**Task brief:** Go through the listing and retype each line exactly.

====== Records to process ======

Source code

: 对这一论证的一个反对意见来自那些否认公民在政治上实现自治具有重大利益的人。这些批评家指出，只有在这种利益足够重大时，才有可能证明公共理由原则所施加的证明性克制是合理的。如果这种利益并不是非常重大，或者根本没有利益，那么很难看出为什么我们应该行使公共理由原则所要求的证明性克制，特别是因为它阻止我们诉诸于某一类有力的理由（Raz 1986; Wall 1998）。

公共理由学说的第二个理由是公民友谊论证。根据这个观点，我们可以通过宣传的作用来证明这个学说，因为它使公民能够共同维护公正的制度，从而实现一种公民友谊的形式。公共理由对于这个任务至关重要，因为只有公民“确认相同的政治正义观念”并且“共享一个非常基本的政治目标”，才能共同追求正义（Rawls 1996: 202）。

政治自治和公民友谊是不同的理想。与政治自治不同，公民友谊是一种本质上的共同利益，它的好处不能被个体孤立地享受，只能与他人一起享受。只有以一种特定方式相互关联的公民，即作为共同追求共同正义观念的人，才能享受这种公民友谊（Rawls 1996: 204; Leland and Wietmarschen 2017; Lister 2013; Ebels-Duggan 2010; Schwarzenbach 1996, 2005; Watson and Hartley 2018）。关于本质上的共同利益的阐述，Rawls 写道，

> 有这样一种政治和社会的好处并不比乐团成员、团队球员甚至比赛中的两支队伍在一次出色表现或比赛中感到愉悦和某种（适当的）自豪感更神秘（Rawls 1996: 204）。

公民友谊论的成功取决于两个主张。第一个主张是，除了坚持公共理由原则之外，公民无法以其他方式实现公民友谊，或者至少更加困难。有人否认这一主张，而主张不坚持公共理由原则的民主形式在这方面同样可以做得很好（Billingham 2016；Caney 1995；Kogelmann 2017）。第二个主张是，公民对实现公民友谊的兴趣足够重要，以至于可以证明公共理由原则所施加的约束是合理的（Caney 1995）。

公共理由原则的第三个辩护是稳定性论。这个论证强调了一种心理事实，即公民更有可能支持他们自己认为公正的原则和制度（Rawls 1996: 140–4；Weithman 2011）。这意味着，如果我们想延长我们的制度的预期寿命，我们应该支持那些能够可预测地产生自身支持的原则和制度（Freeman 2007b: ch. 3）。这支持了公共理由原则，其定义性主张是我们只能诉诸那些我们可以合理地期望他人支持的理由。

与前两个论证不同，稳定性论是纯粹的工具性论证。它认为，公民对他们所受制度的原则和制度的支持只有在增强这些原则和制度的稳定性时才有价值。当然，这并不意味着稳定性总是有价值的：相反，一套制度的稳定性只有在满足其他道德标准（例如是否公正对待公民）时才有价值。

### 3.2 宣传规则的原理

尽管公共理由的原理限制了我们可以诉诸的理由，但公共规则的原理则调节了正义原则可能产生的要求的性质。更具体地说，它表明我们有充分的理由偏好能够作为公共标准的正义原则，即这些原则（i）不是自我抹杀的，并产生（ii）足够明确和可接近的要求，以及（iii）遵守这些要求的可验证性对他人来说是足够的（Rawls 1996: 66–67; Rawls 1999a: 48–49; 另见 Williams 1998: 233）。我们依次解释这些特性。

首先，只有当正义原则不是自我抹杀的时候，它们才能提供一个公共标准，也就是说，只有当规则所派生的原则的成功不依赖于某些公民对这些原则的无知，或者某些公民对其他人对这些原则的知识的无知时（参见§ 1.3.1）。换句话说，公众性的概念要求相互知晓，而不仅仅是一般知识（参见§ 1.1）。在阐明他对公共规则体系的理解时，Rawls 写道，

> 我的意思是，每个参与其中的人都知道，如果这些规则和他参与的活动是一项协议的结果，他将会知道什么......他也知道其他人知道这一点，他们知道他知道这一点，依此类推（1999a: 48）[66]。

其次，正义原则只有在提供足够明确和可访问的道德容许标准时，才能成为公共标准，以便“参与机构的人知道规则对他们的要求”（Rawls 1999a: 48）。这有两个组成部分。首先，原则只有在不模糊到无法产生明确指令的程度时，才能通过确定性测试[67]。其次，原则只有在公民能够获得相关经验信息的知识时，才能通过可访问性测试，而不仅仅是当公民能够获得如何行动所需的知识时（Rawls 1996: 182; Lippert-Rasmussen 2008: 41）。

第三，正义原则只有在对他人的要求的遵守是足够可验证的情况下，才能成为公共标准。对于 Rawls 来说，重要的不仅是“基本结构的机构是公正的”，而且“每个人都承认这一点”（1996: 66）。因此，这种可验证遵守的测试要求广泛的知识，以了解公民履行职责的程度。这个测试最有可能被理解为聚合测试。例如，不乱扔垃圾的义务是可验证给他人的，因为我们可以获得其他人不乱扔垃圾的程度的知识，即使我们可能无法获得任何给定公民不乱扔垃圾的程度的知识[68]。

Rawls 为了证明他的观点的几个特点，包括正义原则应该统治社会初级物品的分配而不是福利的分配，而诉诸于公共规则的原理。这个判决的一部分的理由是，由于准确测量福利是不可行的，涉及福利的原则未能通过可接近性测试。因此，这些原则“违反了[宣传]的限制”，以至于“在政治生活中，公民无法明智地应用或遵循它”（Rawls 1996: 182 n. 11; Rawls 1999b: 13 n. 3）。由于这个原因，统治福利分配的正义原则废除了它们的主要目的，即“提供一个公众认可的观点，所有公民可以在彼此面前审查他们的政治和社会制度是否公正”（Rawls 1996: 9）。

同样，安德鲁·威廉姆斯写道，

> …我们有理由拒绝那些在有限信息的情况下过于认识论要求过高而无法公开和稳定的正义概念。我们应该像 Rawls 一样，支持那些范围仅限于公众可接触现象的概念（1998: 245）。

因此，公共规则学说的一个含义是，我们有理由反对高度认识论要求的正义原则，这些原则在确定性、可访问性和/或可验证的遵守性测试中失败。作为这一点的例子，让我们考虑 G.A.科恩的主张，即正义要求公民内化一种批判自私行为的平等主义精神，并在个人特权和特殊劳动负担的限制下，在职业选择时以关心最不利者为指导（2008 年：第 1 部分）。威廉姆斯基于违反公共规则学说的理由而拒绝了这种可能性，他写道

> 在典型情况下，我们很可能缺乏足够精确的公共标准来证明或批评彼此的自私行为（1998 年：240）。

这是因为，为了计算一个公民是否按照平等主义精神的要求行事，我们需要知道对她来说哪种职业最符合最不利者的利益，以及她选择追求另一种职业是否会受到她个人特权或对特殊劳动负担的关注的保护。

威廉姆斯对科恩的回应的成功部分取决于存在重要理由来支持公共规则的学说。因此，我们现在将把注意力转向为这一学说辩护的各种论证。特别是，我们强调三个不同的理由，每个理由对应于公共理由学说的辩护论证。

======

**Written answer:**
Source code

: 对这一论证的一个反对意见来自那些否认公民在政治上实现自治具有重大利益的人。这些批评家指出，只有在这种利益足够重大时，才有可能证明公共理由原则所施加的证明性克制是合理的。如果这种利益并不是非常重大，或者根本没有利益，那么很难看出为什么我们应该行使公共理由原则所要求的证明性克制，特别是因为它阻止我们诉诸于某一类有力的理由（Raz 1986; Wall 1998）。

公共理由学说的第二个理由是公民友谊论证。根据这个观点，我们可以通过宣传的作用来证明这个学说，因为它使公民能够共同维护公正的制度，从而实现一种公民友谊的形式。公共理由对于这个任务至关重要，因为只有公民“确认相同的政治正义观念”并且“共享一个非常基本的政治目标”，才能共同追求正义（Rawls 1996: 202）。

政治自治和公民友谊是不同的理想。与政治自治不同，公民友谊是一种本质上的共同利益，它的好处不能被个体孤立地享受，只能与他人一起享受。只有以一种特定方式相互关联的公民，即作为共同追求共同正义观念的人，才能享受这种公民友谊（Rawls 1996: 204; Leland and Wietmarschen 2017; Lister 2013; Ebels-Duggan 2010; Schwarzenbach 1996, 2005; Watson and Hartley 2018）。关于本质上的共同利益的阐述，Rawls 写道，

> 有这样一种政治和社会的好处并不比乐团成员、团队球员甚至比赛中的两支队伍在一次出色表现或比赛中感到愉悦和某种（适当的）自豪感更神秘（Rawls 1996: 204）。

公民友谊论的成功取决于两个主张。第一个主张是，除了坚持公共理由原则之外，公民无法以其他方式实现公民友谊，或者至少更加困难。有人否认这一主张，而主张不坚持公共理由原则的民主形式在这方面同样可以做得很好（Billingham 2016；Caney 1995；Kogelmann 2017）。第二个主张是，公民对实现公民友谊的兴趣足够重要，以至于可以证明公共理由原则所施加的约束是合理的（Caney 1995）。

公共理由原则的第三个辩护是稳定性论。这个论证强调了一种心理事实，即公民更有可能支持他们自己认为公正的原则和制度（Rawls 1996: 140–4；Weithman 2011）。这意味着，如果我们想延长我们的制度的预期寿命，我们应该支持那些能够可预测地产生自身支持的原则和制度（Freeman 2007b: ch. 3）。这支持了公共理由原则，其定义性主张是我们只能诉诸那些我们可以合理地期望他人支持的理由。

与前两个论证不同，稳定性论是纯粹的工具性论证。它认为，公民对他们所受制度的原则和制度的支持只有在增强这些原则和制度的稳定性时才有价值。当然，这并不意味着稳定性总是有价值的：相反，一套制度的稳定性只有在满足其他道德标准（例如是否公正对待公民）时才有价值。

### 3.2 宣传规则的原理

尽管公共理由的原理限制了我们可以诉诸的理由，但公共规则的原理则调节了正义原则可能产生的要求的性质。更具体地说，它表明我们有充分的理由偏好能够作为公共标准的正义原则，即这些原则（i）不是自我抹杀的，并产生（ii）足够明确和可接近的要求，以及（iii）遵守这些要求的可验证性对他人来说是足够的（Rawls 1996: 66–67; Rawls 1999a: 48–49; 另见 Williams 1998: 233）。我们依次解释这些特性。

首先，只有当正义原则不是自我抹杀的时候，它们才能提供一个公共标准，也就是说，只有当规则所派生的原则的成功不依赖于某些公民对这些原则的无知，或者某些公民对其他人对这些原则的知识的无知时（参见§ 1.3.1）。换句话说，公众性的概念要求相互知晓，而不仅仅是一般知识（参见§ 1.1）。在阐明他对公共规则体系的理解时，Rawls 写道，

> 我的意思是，每个参与其中的人都知道，如果这些规则和他参与的活动是一项协议的结果，他将会知道什么......他也知道其他人知道这一点，他们知道他知道这一点，依此类推（1999a: 48）[66]。

其次，正义原则只有在提供足够明确和可访问的道德容许标准时，才能成为公共标准，以便“参与机构的人知道规则对他们的要求”（Rawls 1999a: 48）。这有两个组成部分。首先，原则只有在不模糊到无法产生明确指令的程度时，才能通过确定性测试[67]。其次，原则只有在公民能够获得相关经验信息的知识时，才能通过可访问性测试，而不仅仅是当公民能够获得如何行动所需的知识时（Rawls 1996: 182; Lippert-Rasmussen 2008: 41）。

第三，正义原则只有在对他人的要求的遵守是足够可验证的情况下，才能成为公共标准。对于 Rawls 来说，重要的不仅是“基本结构的机构是公正的”，而且“每个人都承认这一点”（1996: 66）。因此，这种可验证遵守的测试要求广泛的知识，以了解公民履行职责的程度。这个测试最有可能被理解为聚合测试。例如，不乱扔垃圾的义务是可验证给他人的，因为我们可以获得其他人不乱扔垃圾的程度的知识，即使我们可能无法获得任何给定公民不乱扔垃圾的程度的知识[68]。

Rawls 为了证明他的观点的几个特点，包括正义原则应该统治社会初级物品的分配而不是福利的分配，而诉诸于公共规则的原理。这个判决的一部分的理由是，由于准确测量福利是不可行的，涉及福利的原则未能通过可接近性测试。因此，这些原则“违反了[宣传]的限制”，以至于“在政治生活中，公民无法明智地应用或遵循它”（Rawls 1996: 182 n. 11; Rawls 1999b: 13 n. 3）。由于这个原因，统治福利分配的正义原则废除了它们的主要目的，即“提供一个公众认可的观点，所有公民可以在彼此面前审查他们的政治和社会制度是否公正”（Rawls 1996: 9）。

同样，安德鲁·威廉姆斯写道，

> …我们有理由拒绝那些在有限信息的情况下过于认识论要求过高而无法公开和稳定的正义概念。我们应该像 Rawls 一样，支持那些范围仅限于公众可接触现象的概念（1998: 245）。

因此，公共规则学说的一个含义是，我们有理由反对高度认识论要求的正义原则，这些原则在确定性、可访问性和/或可验证的遵守性测试中失败。作为这一点的例子，让我们考虑 G.A.科恩的主张，即正义要求公民内化一种批判自私行为的平等主义精神，并在个人特权和特殊劳动负担的限制下，在职业选择时以关心最不利者为指导（2008 年：第 1 部分）。威廉姆斯基于违反公共规则学说的理由而拒绝了这种可能性，他写道

> 在典型情况下，我们很可能缺乏足够精确的公共标准来证明或批评彼此的自私行为（1998 年：240）。

这是因为，为了计算一个公民是否按照平等主义精神的要求行事，我们需要知道对她来说哪种职业最符合最不利者的利益，以及她选择追求另一种职业是否会受到她个人特权或对特殊劳动负担的关注的保护。

威廉姆斯对科恩的回应的成功部分取决于存在重要理由来支持公共规则的学说。因此，我们现在将把注意力转向为这一学说辩护的各种论证。特别是，我们强调三个不同的理由，每个理由对应于公共理由学说的辩护论证。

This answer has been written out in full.